We drove for a long time. I could have stayed in Dee’s car forever, that day. It felt safe, but the world outside … oh so scary.

‘Why were you waiting in the lane tonight?’ I asked.

‘I’ve been waiting for months,’ said Dee. ‘I wasn’t going to leave you.’

‘You’ve been parked on Michael’s lane for months?’

‘Every night. I sleep out here. I’m practically an expat now.’

‘You’ve been waiting this whole time?’

‘Of course. You’re my little sister. I’d do anything for you.’

I stared out of the windscreen, smiling.

‘What’s so funny?’

‘I had the real thing this whole time. While I was chasing after illusions of love in thin air.’

‘It’s not your fault. Michael’s a lot older than you. He took advantage.’

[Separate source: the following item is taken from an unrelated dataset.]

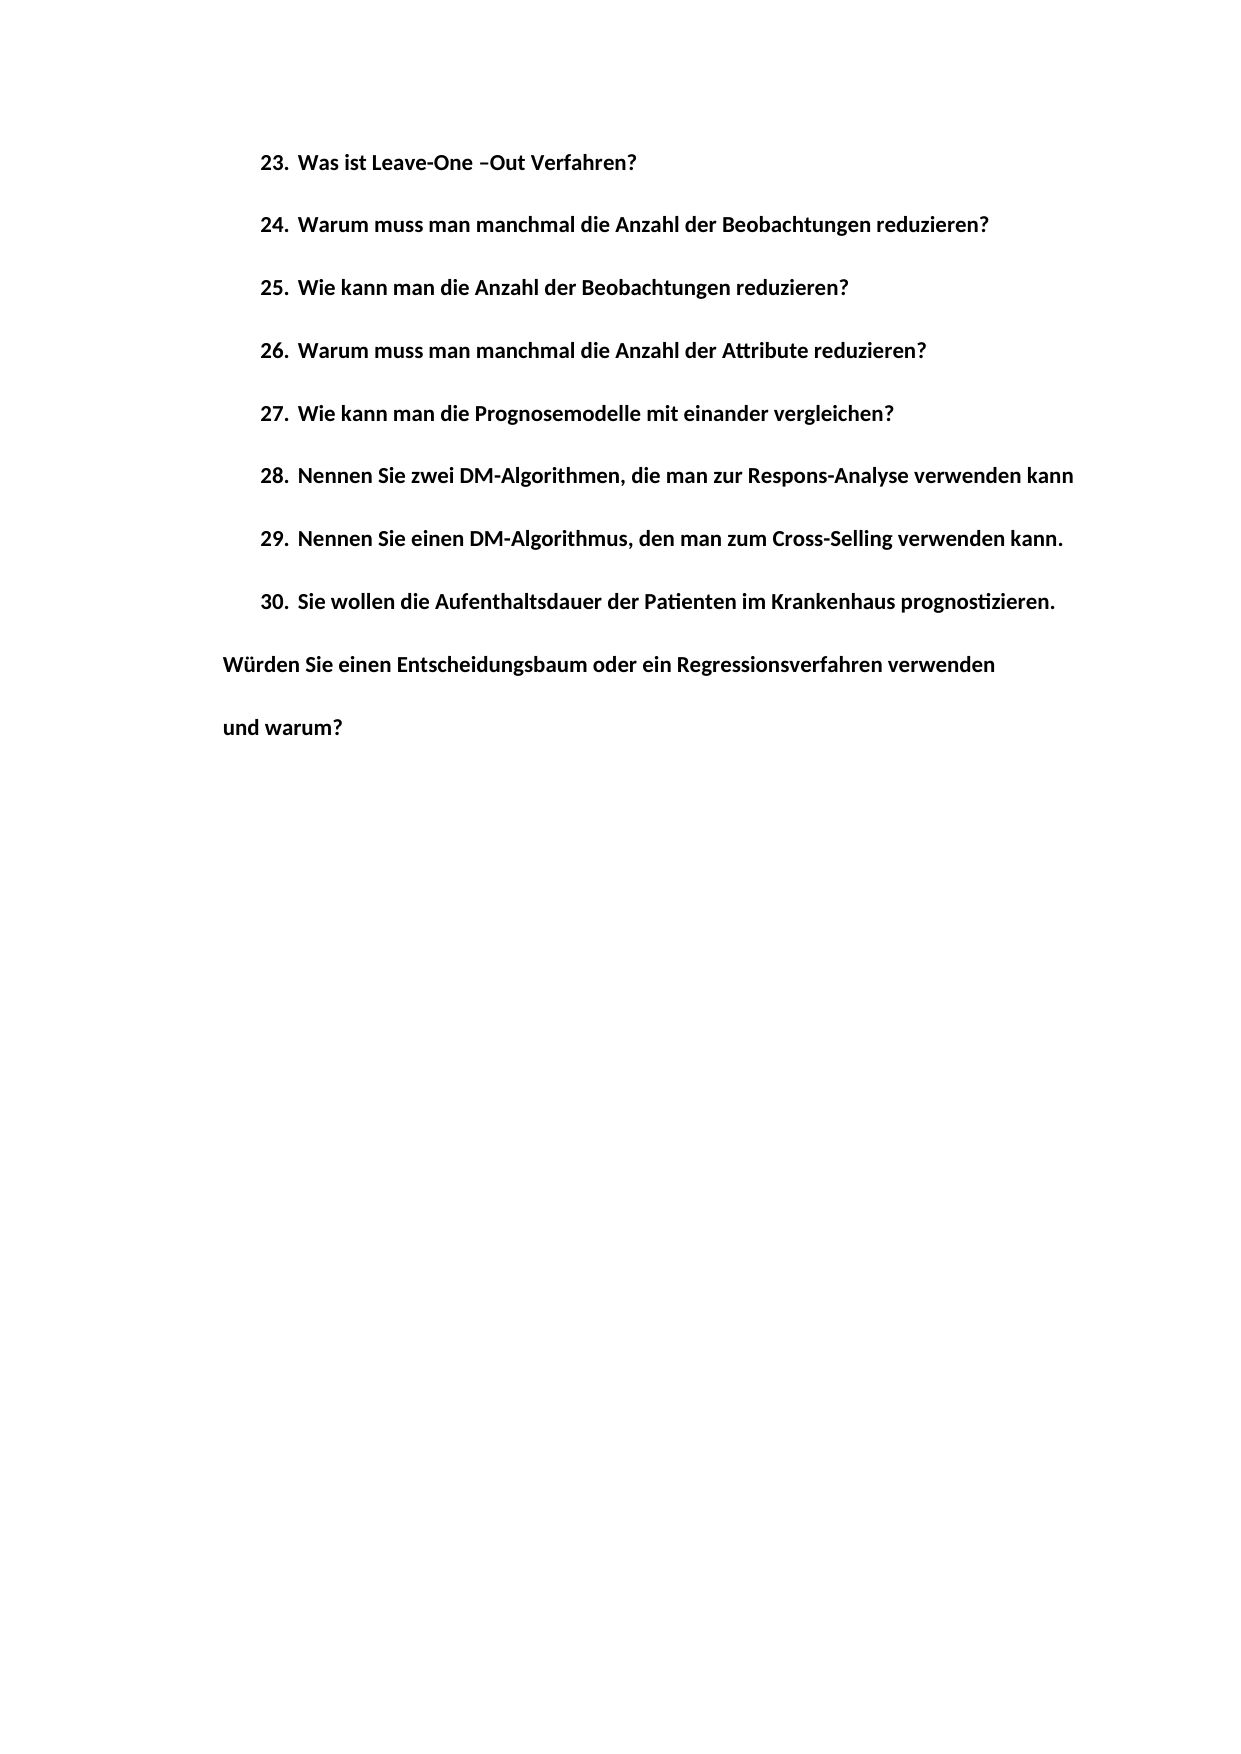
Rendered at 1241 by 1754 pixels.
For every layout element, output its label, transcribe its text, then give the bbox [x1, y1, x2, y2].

I gave a weird laugh. ‘Michael will try and ruin me now. He’ll make me out to be crazy.’

‘He already has.’

‘What?’

‘The press. I guess you haven’t seen the stories … you’ve been stuck in a Michael bubble. Well, according to the papers you’re a crazy stalker groupie. Michael’s PR team must be doing damage limitation. Or Michael’s trying to convince his wife that you’re nothing to him. There are articles about you, the unhinged cancer survivor, stalking Michael and his wife.’

‘He’s such a liar.’ I hold the baby tight. ‘He won’t mess with this baby’s mind, like he does everyone else. No way.’

It was spring, I realized. A time of rebirth. The leaves never looked so green.